In October 2019, The Ocean Cleanup is using the natural currents of the ocean to effectively collect plastic debris from the Great Pacific Garbage Patch. System 001/B is a 600-metre curved floating tube that collects plastics from the top 3 metres of the ocean surface. It has already collected plastics of all sizes… form microplastics as small as 1mm, to giant abandoned ‘ghost’ fishing nets.
“After beginning this journey seven years ago, this first year of testing in the unforgivable environment of the high seas strongly indicates that our vision is attainable and that the beginning of our mission to rid the ocean of plastic garbage, which has accumulated for decades, is within our sights…
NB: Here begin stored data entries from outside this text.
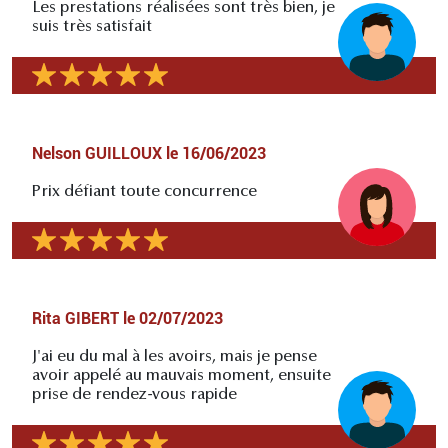
Les prestations réalisées sont très bien, je
suis très satisfait
Nelson GUILLOUX
le
16/06/2023
Prix défiant toute concurrence
Rita GIBERT
le
02/07/2023
J'ai eu du mal à les avoirs, mais je pense
avoir appelé au mauvais moment, ensuite
prise de rendez-vous rapide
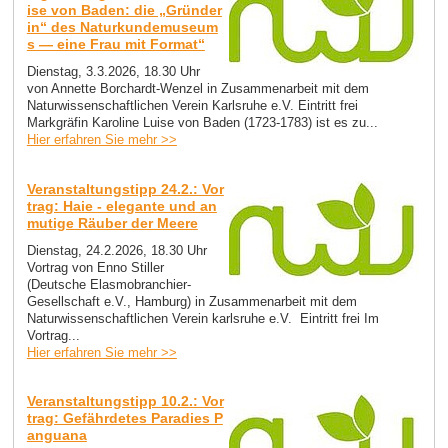
ise von Baden: die „Gründer
in“ des Naturkundemuseum
s — eine Frau mit Format“
Dienstag, 3.3.2026, 18.30 Uhr
von Annette Borchardt-Wenzel in Zusammenarbeit mit dem
Naturwissenschaftlichen Verein Karlsruhe e.V. Eintritt frei
Markgräfin Karoline Luise von Baden (1723-1783) ist es zu...
Hier erfahren Sie mehr >>
Veranstaltungstipp 24.2.: Vor
trag: Haie - elegante und an
mutige Räuber der Meere
Dienstag, 24.2.2026, 18.30 Uhr
Vortrag von Enno Stiller
(Deutsche Elasmobranchier-
Gesellschaft e.V., Hamburg) in Zusammenarbeit mit dem
Naturwissenschaftlichen Verein karlsruhe e.V. Eintritt frei Im
Vortrag...
Hier erfahren Sie mehr >>
Veranstaltungstipp 10.2.: Vor
trag: Gefährdetes Paradies P
anguana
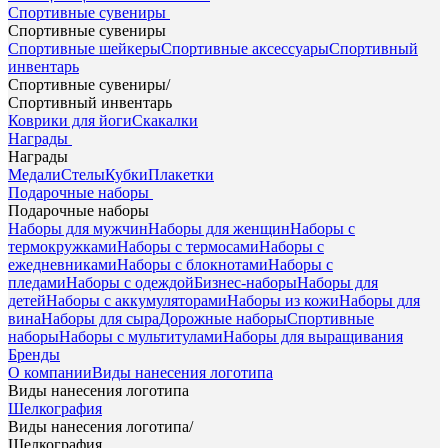
Спортивные сувениры
Спортивные сувениры
Спортивные шейкеры
Спортивные аксессуары
Спортивный
инвентарь
Спортивные сувениры
/
Спортивный инвентарь
Коврики для йоги
Скакалки
Награды
Награды
Медали
Стелы
Кубки
Плакетки
Подарочные наборы
Подарочные наборы
Наборы для мужчин
Наборы для женщин
Наборы с
термокружками
Наборы с термосами
Наборы с
ежедневниками
Наборы с блокнотами
Наборы с
пледами
Наборы с одеждой
Бизнес-наборы
Наборы для
детей
Наборы с аккумуляторами
Наборы из кожи
Наборы для
вина
Наборы для сыра
Дорожные наборы
Спортивные
наборы
Наборы с мультитулами
Наборы для выращивания
Бренды
О компании
Виды нанесения логотипа
Виды нанесения логотипа
Шелкография
Виды нанесения логотипа
/
Шелкография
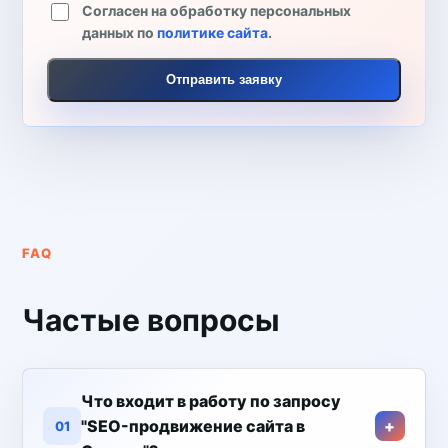
Согласен на обработку персональных
данных по
политике сайта
.
Отправить заявку
FAQ
Частые вопросы
Что входит в работу по запросу
"SEO-продвижение сайта в
01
“Our team has remained steadfast in its determination to solve immense technical challenges to arrive at this point. Though we still have much more work to do, I am eternally grateful for the team’s commitment and dedication to the mission and look forward to continuing to the next phase of development.”
- Boyan Slat
The Ocean Cleanup plans to remove half the plastic from the Pacific Garbage Patch within 5 years.
There is cause for optimism. And everything we do matters. Reducing the plastic waste we put into the system matters, which means we need to reduce the amount we use. Removing it from the oceans matters. All of these actions collectively stack up to work together because it’s all part of the same system. We can do this.